RCT implementers may further defend a departure from equipoise by proposing that rationing will take place anyway in cases where there are insufficient resources to benefit everyone, and that randomizing may be fairer than other allocations. But as Ravallion points out, we often do have some information about who is likely to benefit the most (e.g., the poorest!). Even Ogden, whose article offers the most robust defense of RCTs in the volume, comes up empty on this one: “On the questions of equipoise, as noted above, this remains an area where the RCT movement has yet to significantly engage as best I can tell.” Yet even this may be shifting in the wake of recent controversies around the ethics of certain RCTs. A group of prominent economists, including some whom the editors of this volume would call “randomistas,” have proposed that social science RCTs include ethical discussions, including a discussion of equipoise and, in the case of scarce resources, a rationale for why randomization was better than targeting specific groups for benefits. I suspect that norms will evolve significantly in the coming years in this regard.
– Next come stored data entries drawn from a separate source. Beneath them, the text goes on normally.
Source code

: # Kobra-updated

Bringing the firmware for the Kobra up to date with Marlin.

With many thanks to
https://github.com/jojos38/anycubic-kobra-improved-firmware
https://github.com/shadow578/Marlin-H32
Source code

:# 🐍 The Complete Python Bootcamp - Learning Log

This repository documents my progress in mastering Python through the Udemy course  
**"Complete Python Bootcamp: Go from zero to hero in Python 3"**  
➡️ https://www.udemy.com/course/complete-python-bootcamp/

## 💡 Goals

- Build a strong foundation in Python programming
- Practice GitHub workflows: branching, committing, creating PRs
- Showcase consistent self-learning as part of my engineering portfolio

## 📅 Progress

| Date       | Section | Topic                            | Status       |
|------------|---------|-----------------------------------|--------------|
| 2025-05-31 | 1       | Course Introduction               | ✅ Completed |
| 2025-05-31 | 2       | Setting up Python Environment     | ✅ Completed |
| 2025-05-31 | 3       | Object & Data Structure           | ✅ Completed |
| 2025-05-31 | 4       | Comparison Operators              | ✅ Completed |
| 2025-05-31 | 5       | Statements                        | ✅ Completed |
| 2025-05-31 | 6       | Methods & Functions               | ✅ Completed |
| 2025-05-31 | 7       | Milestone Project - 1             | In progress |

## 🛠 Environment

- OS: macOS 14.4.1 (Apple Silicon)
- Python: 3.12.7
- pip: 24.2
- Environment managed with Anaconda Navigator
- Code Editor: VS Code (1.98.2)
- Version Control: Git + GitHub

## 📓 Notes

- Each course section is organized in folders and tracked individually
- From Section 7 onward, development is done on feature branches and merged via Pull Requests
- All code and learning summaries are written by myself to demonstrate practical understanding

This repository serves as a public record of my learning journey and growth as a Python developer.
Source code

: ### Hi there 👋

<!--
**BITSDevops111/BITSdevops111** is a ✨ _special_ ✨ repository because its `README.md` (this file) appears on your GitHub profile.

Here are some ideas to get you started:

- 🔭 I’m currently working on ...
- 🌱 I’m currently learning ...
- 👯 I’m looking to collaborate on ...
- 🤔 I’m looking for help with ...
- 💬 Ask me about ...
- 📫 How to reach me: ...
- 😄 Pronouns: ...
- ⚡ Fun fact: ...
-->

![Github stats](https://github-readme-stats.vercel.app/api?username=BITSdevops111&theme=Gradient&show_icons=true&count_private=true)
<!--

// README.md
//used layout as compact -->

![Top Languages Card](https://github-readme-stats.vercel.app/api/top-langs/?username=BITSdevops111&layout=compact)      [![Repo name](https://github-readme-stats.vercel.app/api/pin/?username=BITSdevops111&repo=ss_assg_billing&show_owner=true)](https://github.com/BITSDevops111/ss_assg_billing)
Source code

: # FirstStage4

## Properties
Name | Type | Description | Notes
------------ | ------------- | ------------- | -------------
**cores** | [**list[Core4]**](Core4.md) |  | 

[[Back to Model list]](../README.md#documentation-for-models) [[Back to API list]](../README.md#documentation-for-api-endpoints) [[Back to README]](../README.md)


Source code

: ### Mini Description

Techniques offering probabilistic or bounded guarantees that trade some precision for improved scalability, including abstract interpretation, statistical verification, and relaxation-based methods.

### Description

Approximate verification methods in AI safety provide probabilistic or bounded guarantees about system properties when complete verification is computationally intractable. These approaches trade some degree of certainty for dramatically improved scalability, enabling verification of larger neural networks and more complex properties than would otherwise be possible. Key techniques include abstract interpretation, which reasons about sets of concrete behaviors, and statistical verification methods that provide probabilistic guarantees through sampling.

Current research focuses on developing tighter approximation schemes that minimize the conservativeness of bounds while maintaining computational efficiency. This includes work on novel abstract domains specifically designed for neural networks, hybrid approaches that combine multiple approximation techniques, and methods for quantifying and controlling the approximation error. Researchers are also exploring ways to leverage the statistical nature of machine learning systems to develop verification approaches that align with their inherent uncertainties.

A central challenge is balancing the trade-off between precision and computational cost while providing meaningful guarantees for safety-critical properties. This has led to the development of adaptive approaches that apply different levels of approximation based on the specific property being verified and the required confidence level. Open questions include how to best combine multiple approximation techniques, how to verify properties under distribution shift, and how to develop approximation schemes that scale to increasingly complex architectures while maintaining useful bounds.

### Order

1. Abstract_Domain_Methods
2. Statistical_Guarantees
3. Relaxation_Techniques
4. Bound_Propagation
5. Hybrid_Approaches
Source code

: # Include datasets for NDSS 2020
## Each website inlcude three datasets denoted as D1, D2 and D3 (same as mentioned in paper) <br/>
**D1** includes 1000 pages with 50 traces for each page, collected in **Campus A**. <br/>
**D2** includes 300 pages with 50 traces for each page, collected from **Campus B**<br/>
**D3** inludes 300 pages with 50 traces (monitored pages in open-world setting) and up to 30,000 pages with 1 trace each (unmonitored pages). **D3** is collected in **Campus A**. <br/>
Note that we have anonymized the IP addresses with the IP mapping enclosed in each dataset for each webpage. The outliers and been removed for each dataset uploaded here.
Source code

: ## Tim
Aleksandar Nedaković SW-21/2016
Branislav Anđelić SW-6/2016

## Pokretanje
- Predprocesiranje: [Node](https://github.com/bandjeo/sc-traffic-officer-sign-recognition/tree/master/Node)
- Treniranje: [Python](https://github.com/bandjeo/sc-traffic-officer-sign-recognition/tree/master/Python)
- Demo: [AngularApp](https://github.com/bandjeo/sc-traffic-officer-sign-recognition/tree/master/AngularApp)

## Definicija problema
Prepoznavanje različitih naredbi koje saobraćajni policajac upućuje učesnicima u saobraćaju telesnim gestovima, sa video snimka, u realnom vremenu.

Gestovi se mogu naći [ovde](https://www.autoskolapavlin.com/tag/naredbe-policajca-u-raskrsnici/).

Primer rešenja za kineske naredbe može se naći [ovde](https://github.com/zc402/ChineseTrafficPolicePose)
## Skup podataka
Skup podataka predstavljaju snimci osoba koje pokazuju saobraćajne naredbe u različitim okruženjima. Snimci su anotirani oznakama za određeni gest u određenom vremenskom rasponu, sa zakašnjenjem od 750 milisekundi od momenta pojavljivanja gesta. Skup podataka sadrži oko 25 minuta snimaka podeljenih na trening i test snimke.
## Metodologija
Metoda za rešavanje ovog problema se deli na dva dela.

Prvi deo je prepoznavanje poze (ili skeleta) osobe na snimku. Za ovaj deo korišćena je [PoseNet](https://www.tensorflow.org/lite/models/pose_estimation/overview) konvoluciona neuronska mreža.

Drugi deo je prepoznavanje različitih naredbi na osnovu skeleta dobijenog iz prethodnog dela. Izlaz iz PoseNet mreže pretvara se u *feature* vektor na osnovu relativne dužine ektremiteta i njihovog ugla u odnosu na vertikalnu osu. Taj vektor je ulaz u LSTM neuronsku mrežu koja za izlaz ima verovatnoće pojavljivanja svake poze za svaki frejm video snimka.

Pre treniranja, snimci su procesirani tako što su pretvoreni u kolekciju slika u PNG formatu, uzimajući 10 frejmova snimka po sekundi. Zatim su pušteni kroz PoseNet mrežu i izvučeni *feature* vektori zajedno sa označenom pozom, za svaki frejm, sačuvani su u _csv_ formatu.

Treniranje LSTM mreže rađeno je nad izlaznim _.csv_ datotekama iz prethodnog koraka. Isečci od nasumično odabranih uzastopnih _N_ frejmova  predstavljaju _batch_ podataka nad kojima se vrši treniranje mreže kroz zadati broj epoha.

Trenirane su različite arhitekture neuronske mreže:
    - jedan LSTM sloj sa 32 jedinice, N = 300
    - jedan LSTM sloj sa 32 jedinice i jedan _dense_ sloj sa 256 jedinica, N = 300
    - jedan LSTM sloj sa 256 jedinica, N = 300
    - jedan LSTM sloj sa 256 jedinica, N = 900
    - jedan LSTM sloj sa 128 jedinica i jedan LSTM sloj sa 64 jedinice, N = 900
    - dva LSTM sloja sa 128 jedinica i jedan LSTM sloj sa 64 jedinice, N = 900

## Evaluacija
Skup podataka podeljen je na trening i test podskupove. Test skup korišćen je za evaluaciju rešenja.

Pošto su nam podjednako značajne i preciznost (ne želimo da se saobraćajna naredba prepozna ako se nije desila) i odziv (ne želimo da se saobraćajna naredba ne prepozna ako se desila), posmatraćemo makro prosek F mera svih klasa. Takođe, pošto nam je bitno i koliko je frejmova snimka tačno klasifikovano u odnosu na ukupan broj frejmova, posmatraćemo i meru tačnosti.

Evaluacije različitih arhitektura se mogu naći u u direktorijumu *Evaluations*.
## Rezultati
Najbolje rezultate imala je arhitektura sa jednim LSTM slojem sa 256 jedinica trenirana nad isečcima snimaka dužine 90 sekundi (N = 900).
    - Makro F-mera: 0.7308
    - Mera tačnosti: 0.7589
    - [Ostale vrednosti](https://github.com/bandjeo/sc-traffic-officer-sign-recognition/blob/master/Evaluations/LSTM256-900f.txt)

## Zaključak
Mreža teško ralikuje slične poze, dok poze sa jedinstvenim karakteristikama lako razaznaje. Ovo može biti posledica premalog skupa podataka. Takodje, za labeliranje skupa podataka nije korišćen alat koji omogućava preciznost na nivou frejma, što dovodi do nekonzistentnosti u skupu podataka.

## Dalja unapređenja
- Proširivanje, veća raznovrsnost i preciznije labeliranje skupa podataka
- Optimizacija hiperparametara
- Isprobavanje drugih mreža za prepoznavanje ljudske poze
The volume includes much of interest that I have not touched on in detail here. Morduch (Chapter 3) highlights how RCTs, even if one is unconvinced of their value for evaluation, are valuable for exploring new types of “economic contracts, behaviors, and institutions.” Vivalt (Chapter 11) explores how incorporating prior beliefs from policymakers can help us learn more from RCTs and other evaluations. Garchitorena et al. (Chapter 5) advocate for including faster moving, nonrandomized implementation research in health delivery, a plea that is echoed in the interview with Indian policymaker Gulzar Natarajan at the end of the volume. On the whole, the volume delivers much of value, even if not all critiques are unique to RCTs.
A final point, raised repeatedly in the volume, is the hopefully obvious fact that RCTs cannot answer all questions and that even those questions that are well answered by an RCT are often best answered in complement with other methods. Questions about economic growth and trade policy are not amenable to randomization, and RCTs by themselves will not yield deep, thick characterizations of health systems and bureaucracies. An RCT will not reveal whether the goals of a program “were worth pursuing in the first place” (Picciotto, Chapter 9). Ultimately, as Spears, Ban, and Cumming put it in their discussion of water and sanitation evaluations (Chapter 6), “there is no gold standard other than careful, thoughtful research.” This standard leaves lots of room for RCTs and a wide range of other tools.